_WHAT YOU HAVE TO DO:_ Report, as a bare number, how many lines of the material below contain the word "Italy".

_RECORDS SUPPLIED:_
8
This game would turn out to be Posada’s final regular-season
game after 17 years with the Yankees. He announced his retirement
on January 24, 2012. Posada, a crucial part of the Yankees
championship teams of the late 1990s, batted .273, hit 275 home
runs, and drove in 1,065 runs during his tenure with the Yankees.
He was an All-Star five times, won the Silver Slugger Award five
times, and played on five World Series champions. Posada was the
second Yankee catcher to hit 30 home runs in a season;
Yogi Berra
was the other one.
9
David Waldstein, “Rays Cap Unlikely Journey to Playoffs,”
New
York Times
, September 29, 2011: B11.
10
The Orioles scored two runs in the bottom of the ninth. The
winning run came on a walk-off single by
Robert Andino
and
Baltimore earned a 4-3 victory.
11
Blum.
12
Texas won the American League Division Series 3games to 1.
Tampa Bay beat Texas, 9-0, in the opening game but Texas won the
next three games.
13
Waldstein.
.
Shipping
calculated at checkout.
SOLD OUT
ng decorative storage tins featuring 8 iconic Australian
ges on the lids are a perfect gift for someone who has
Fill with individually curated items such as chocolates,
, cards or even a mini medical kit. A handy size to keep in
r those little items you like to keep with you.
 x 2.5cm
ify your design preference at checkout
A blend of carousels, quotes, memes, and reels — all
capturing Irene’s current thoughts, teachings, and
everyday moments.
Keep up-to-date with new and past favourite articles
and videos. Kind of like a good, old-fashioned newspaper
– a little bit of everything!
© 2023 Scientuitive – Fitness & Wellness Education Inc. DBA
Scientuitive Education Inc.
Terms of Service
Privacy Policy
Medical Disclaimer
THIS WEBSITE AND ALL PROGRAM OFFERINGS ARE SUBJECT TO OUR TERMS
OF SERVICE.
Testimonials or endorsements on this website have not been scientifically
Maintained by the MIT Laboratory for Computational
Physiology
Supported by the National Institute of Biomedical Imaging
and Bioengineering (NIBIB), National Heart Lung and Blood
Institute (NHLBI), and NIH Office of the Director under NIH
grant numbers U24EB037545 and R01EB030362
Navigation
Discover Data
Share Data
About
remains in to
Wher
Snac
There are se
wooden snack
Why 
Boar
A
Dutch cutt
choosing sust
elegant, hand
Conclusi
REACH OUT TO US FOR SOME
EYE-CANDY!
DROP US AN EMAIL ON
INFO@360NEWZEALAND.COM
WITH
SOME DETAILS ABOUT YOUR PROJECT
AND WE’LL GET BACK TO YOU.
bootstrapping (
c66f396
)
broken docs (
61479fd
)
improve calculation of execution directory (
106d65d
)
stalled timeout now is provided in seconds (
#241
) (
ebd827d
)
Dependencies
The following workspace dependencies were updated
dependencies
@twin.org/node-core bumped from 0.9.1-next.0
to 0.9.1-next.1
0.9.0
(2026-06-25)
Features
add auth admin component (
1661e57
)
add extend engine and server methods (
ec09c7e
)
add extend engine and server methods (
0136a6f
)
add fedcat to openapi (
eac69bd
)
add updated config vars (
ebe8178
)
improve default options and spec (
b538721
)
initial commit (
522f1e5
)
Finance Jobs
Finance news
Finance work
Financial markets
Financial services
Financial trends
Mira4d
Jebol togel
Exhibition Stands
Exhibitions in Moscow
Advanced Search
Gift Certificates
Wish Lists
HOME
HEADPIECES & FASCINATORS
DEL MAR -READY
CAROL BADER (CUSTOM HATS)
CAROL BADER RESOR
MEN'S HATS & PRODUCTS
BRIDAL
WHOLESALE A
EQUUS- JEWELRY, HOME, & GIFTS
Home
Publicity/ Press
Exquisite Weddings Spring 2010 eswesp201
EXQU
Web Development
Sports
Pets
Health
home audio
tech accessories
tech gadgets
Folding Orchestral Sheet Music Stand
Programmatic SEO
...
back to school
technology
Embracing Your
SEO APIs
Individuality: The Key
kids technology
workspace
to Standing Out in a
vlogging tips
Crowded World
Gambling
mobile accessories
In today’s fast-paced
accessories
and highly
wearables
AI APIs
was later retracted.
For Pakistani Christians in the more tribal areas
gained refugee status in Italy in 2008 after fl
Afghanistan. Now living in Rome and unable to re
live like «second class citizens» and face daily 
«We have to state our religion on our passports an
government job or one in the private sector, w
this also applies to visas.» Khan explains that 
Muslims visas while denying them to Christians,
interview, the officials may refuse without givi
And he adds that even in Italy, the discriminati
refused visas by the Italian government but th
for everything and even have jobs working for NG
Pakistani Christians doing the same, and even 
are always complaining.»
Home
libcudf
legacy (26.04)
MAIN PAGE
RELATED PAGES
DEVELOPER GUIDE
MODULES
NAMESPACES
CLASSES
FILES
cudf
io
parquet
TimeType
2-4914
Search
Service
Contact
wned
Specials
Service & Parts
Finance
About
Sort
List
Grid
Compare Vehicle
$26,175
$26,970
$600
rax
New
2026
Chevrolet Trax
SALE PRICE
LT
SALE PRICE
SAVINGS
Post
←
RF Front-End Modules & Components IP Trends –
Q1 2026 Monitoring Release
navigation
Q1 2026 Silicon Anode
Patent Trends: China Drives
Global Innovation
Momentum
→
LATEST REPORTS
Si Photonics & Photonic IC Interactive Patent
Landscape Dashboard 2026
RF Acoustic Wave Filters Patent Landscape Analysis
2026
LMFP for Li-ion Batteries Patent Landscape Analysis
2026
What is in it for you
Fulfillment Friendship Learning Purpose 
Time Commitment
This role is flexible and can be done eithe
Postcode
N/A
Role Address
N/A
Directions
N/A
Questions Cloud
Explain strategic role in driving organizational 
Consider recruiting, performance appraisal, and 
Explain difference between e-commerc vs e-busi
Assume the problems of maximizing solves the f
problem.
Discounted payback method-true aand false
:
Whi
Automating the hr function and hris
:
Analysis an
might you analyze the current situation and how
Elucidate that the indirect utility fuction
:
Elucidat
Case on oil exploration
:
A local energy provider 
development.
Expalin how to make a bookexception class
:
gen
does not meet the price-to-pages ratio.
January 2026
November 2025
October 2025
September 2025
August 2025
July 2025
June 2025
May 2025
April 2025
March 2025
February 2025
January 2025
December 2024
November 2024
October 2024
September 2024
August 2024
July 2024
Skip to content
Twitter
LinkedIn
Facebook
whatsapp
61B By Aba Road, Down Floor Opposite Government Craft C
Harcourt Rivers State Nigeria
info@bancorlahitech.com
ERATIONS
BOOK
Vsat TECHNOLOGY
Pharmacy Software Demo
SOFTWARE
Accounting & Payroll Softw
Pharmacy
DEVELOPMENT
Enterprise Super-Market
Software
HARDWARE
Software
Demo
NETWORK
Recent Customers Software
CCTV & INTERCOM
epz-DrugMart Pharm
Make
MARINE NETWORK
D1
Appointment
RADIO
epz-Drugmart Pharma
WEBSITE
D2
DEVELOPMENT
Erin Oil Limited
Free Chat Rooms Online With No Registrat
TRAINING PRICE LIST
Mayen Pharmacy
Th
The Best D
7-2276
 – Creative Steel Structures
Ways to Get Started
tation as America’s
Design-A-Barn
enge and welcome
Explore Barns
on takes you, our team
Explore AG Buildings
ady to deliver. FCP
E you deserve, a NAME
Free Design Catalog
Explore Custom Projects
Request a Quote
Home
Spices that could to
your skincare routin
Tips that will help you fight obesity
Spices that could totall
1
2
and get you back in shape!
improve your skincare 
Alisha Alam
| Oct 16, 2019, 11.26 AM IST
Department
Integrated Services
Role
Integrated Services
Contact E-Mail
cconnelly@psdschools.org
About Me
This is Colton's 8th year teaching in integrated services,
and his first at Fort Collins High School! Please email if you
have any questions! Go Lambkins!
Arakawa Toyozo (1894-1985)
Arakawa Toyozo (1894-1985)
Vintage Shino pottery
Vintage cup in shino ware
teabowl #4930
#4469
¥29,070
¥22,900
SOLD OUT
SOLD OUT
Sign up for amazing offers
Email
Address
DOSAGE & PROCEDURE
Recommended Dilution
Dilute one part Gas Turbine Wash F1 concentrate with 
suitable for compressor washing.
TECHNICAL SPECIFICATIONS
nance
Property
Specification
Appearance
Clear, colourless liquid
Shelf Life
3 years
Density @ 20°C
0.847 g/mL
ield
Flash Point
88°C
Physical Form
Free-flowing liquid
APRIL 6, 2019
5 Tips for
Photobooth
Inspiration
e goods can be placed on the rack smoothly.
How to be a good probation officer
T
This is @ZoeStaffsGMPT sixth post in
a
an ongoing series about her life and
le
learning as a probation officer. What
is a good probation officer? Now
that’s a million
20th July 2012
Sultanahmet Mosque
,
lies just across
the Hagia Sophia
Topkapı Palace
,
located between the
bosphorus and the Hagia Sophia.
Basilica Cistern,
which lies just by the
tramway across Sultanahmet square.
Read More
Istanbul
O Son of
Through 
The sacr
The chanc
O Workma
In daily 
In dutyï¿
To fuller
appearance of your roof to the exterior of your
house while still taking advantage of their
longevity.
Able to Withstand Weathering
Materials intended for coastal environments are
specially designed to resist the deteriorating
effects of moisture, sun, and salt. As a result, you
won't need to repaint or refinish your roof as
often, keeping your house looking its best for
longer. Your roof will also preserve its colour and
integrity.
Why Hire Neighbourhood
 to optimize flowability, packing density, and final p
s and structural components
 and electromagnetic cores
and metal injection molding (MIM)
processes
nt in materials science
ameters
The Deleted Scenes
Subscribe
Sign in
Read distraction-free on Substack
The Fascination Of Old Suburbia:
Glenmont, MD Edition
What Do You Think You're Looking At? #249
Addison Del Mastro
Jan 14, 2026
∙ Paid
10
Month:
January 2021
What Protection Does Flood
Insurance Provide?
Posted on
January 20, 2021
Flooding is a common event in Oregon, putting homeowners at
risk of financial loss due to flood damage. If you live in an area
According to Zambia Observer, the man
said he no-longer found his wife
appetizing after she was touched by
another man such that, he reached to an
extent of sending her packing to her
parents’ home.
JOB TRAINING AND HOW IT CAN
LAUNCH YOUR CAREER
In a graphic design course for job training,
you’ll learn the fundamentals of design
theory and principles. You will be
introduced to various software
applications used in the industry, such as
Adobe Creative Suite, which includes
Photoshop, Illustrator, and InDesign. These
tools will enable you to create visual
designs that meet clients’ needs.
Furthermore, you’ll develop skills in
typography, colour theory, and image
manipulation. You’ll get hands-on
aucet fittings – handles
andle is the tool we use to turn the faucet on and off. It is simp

_TASK SOLUTION:_ 2